No longer did the rebellious PKR leadership need to explain why they were failing to cooperate or support their party leader. Larry Sng was ‘Taib’s man’, it was explained, now infiltrated by Anwar to undermine and divide his own party.
Whether or not Sng is indeed Taib’s plant or deep cover agent is yet to emerge. However, what is certain is that Azmin himself successfully used the alliance to divide the Sarawak PKR party himself, in order to further his own political cause and ultimately that of Taib as well – given that Azmin and GPS have now seized power through a joint coup against the voters of PKR.
The fury over Sng and deep suspicion that Anwar was priming him to take over as a Chinese leader of Sarawak PKR ruptured the local party in pro-Azmin and pro-Anwar factions, which finally saw three key MPs joining with Azmin to break away from the party altogether and assist the present coup coalition of the unconfirmed ‘PM8’ (to whom Azmin acts as deputy).
Advice by well-wishers like Sarawak Report that the party would do well to unify and focus on the real enemies of corruption and cronyism around Taib were met with virulent attacks over the presence of Larry Sng. Thanks to Larry Sng, Azmin was able to lead PKR Sarawak by the nose.
The Sarawak defectors from PKR are now supporting Taib’s party GPS within a Malay Muslim supremacist coalition that militates against the equal rights of Sarawak people.
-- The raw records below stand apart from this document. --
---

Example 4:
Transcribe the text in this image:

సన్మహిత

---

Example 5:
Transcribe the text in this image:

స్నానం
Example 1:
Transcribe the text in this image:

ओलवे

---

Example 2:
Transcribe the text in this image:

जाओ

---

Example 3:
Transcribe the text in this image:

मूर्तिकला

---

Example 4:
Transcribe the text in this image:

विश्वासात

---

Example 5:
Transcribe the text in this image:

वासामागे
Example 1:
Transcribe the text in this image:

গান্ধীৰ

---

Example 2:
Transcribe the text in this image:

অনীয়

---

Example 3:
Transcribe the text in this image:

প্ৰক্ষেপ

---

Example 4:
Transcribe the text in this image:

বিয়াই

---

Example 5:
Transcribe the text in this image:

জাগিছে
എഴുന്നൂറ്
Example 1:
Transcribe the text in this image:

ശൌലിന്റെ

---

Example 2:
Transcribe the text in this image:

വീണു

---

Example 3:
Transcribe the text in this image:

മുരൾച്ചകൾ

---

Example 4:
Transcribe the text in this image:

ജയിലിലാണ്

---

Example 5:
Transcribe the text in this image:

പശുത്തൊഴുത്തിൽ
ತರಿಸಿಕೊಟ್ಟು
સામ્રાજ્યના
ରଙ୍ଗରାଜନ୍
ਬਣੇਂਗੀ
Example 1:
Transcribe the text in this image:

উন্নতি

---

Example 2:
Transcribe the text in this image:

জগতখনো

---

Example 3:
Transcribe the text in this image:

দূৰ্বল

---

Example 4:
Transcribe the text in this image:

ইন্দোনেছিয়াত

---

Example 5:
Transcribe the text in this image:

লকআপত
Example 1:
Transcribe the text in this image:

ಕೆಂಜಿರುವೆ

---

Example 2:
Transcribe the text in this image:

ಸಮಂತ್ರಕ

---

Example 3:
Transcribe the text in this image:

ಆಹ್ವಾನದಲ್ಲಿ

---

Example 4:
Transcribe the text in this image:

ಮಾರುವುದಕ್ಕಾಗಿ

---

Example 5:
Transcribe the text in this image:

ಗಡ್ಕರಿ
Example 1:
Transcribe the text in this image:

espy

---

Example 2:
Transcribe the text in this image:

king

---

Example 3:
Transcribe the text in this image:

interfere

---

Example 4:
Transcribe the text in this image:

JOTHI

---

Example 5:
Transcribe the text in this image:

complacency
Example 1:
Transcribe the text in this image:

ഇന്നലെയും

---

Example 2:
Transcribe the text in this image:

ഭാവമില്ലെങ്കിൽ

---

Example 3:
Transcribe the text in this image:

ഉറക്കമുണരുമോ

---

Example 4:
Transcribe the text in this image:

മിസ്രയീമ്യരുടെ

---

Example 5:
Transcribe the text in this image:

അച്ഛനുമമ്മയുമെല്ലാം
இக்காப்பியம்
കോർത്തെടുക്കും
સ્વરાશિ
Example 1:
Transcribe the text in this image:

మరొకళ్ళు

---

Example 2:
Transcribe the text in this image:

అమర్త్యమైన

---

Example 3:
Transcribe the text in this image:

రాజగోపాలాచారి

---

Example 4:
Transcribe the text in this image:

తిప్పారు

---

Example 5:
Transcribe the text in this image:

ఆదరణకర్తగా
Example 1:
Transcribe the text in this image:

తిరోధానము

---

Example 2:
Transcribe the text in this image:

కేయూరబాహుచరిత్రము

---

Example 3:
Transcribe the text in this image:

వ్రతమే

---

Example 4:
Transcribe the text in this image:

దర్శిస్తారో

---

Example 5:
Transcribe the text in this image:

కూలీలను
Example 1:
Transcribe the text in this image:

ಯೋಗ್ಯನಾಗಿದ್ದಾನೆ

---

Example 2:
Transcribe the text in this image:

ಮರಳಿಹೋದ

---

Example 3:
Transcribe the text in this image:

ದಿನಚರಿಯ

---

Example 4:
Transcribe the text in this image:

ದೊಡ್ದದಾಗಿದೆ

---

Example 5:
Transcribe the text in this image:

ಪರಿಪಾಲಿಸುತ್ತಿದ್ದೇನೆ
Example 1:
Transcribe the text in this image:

The bogus autonomy deal done by GPS as its price for joining such a coalition has put Taib’s own daughter in the coup coalition cabinet in charge of all the resources offered back to ‘autonomous’ Sarawak.
Supporting all this willingly are the moo cows from PKR Sarawak who were thus courted and seduced into becoming ‘Azmin’s men’. Although, faced with the enormity of the outcome, the former leader Baru Bian has stepped back from his colleagues and taken a stand as an ‘Independent’ MP. This week he led his local party followers in an angry exit from PKR where electoral oblivion surely awaits them.
Inevitably, Anwar has now been forced into making the very promotion these Dayak leaders feared. With just three remaining supportive sitting local MPs, two Chinese*, PKR has now conducted a vote and appointed the winner to be the leader of Sarawak PKR – Larry Sng. So far, Sng has at least proven loyal to the party as has Miri’s Michael Teo.
Two ex-PKR Sarawak MPs now sit as ministers in the coup coalition as their reward for the vital role they played in disrupting their party and assisting the Azmin betrayal against the voting public.
They may enjoy the trappings of their temporary office, but in the process PKR Sarawak have sadly let down themselves, their voters and their country by acting like rural bumpkins and village rivals, instead of remembering the great and fundamental values of their faith: patience, forgiveness, humility and putting others (their voters) before their own vanities and greed.